Selama ini, letak geografis wilayah Mukomuko yang luas memaksa sebagian warga di kecamatan terpencil menghabiskan waktu dan biaya transportasi yang tidak sedikit untuk datang ke kantor pusat pelayanan. Dengan sistem jemput bola ini, masyarakat cukup mendatangi titik pelayanan di kecamatan masing-masing.
Menanti Ketukan Palu Anggaran APBD-P 2026
Meskipun lampu hijau dari pusat sudah menyala, Epin menjelaskan bahwa pelaksanaan program pelayanan keliling ini belum bisa berjalan serentak secara penuh dalam waktu dekat. Faktor kesiapan anggaran daerah memegang peranan penting.
Pihak Dukcapil Mukomuko telah mengajukan usulan pembiayaan operasional pelayanan keliling ini melalui Anggaran Pendapatan dan Belanja Daerah Perubahan (APB-P) 2026.
- Target 2026: Pelayanan keliling akan mulai berjalan secara bertahap begitu anggaran disetujui.

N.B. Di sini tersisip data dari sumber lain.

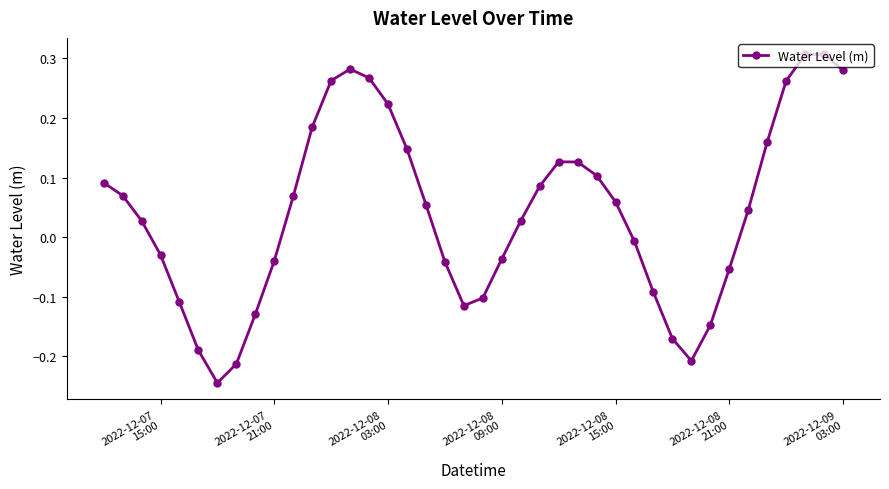

How many interior local valleys (lower than both neighbors) does the data have?

3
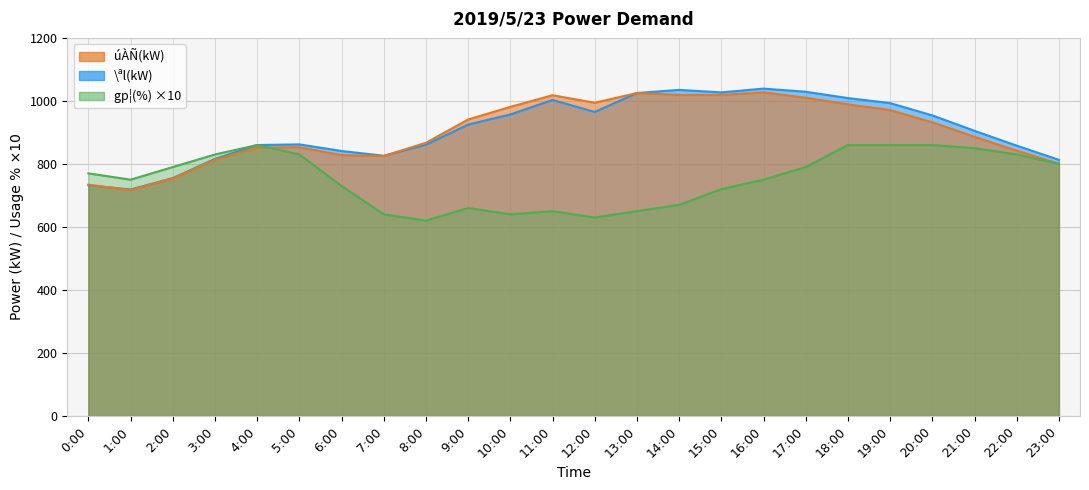

Reading left to right, what are all the values shown in this chart?

úÀÑ(kW): 734	717	754	813	852	853	828	825	867	941	981	1018	994	1025	1019	1019	1027	1010	989	971	932	886	842	801
\ªl(kW): 732	719	755	816	860	862	841	826	861	925	957	1003	965	1025	1035	1027	1039	1029	1009	993	954	905	858	813
gp¦(%): 770	750	790	830	860	830	730	640	620	660	640	650	630	650	670	720	750	790	860	860	860	850	830	800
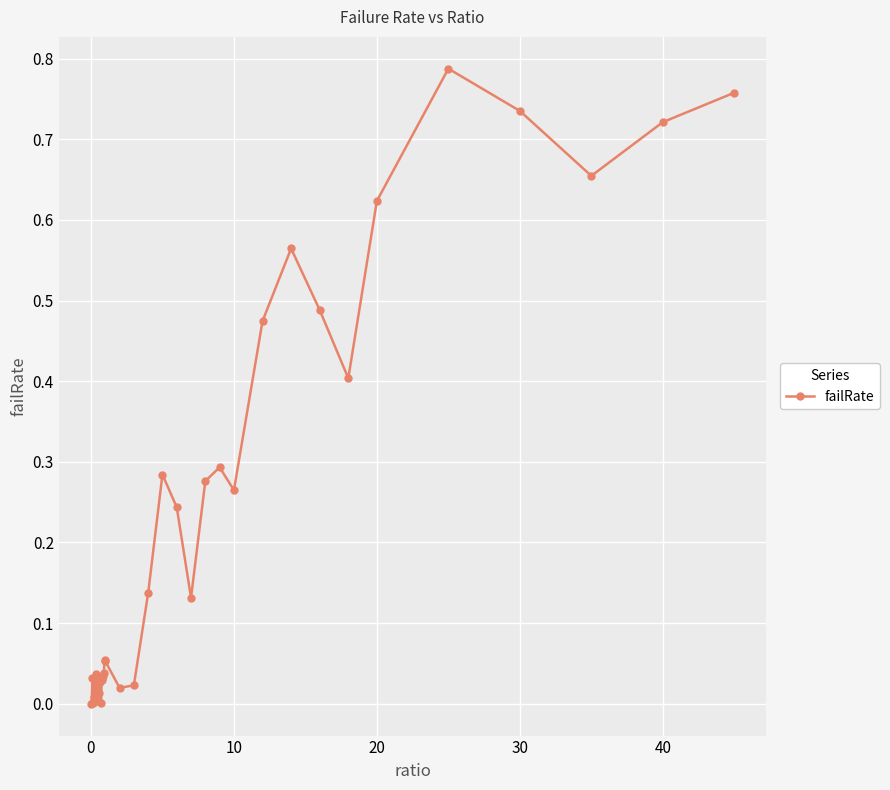

The value at 0 is 0.0. True or false?

True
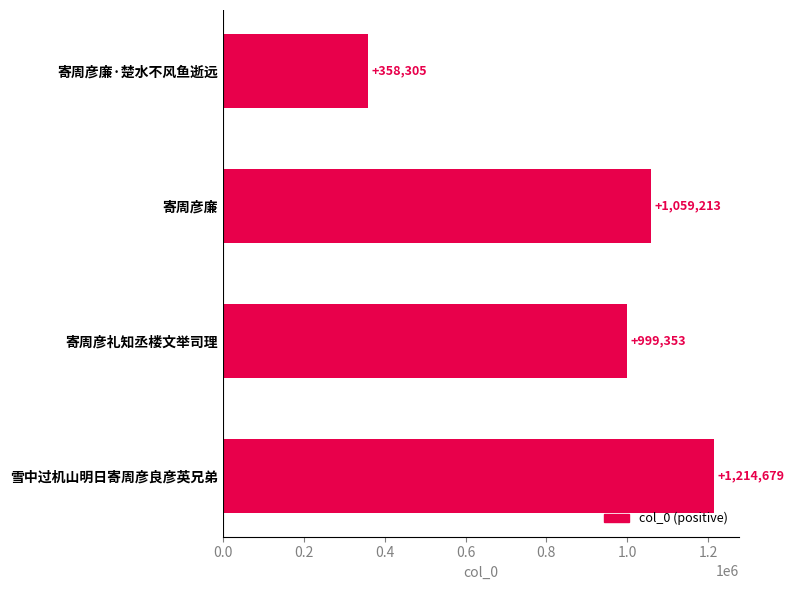

Reading bottom to top, transcribe all the data shown in this chart.

1214679	999353	1059213	358305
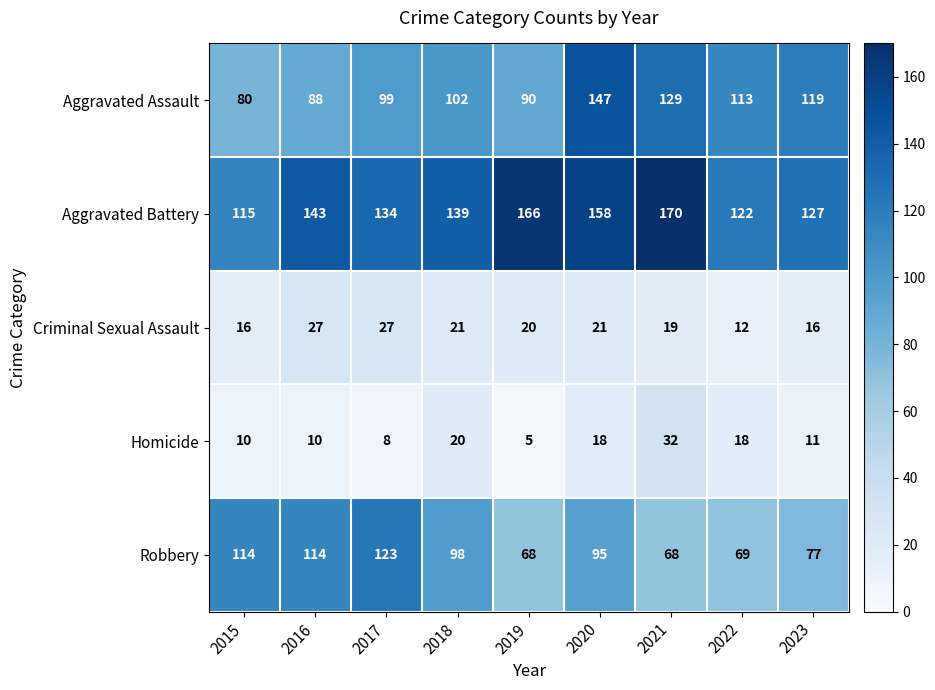

What is the sum of all Aggravated Assault values?

967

- Target 2027: Program layanan jemput bola ini ditargetkan bisa beroperasi secara maksimal dan menyeluruh di seluruh kecamatan.

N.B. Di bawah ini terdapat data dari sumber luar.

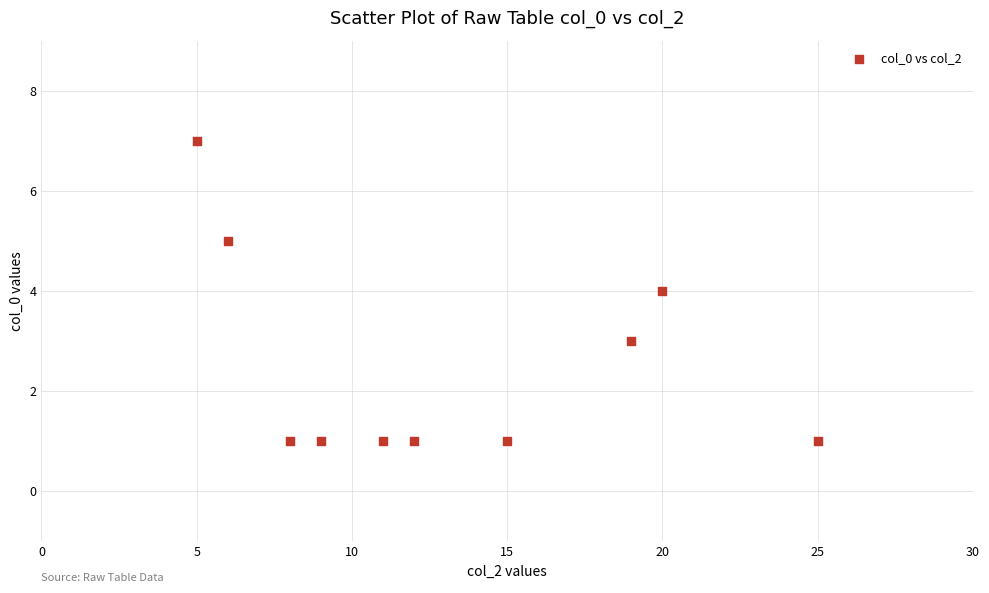

What is the range of X values (max minus min)?

20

“Untuk tahun 2026, layanan keliling tetap direncanakan berjalan, namun masih bergantung pada ketersediaan anggaran,” tambah Epin.
Mengapa Dokumen Kependudukan Begitu Krusial?
Inovasi pelayanan yang digagas Dukcapil Mukomuko ini bukan tanpa alasan. Kepemilikan dokumen administrasi kependudukan (Adminduk) seperti e-KTP dan Kartu Keluarga (KK) merupakan kunci utama warga untuk mengakses berbagai hak dasar dan fasilitas publik dari negara.
Beberapa akses penting yang membutuhkan validitas Adminduk antara lain:
- Fasilitas Kesehatan: Pendaftaran BPJS Kesehatan dan layanan rumah sakit.
- Pendidikan: Pendaftaran sekolah anak dan program beasiswa.
- Bantuan Sosial: Kevalidan data kemiskinan agar bansos tepat sasaran.
Dengan pasokan blanko yang melimpah dan rencana hadirnya layanan keliling, Pemkab Mukomuko berkomitmen agar target pemerataan kepemilikan dokumen kependudukan dapat segera tercapai demi kesejahteraan masyarakat.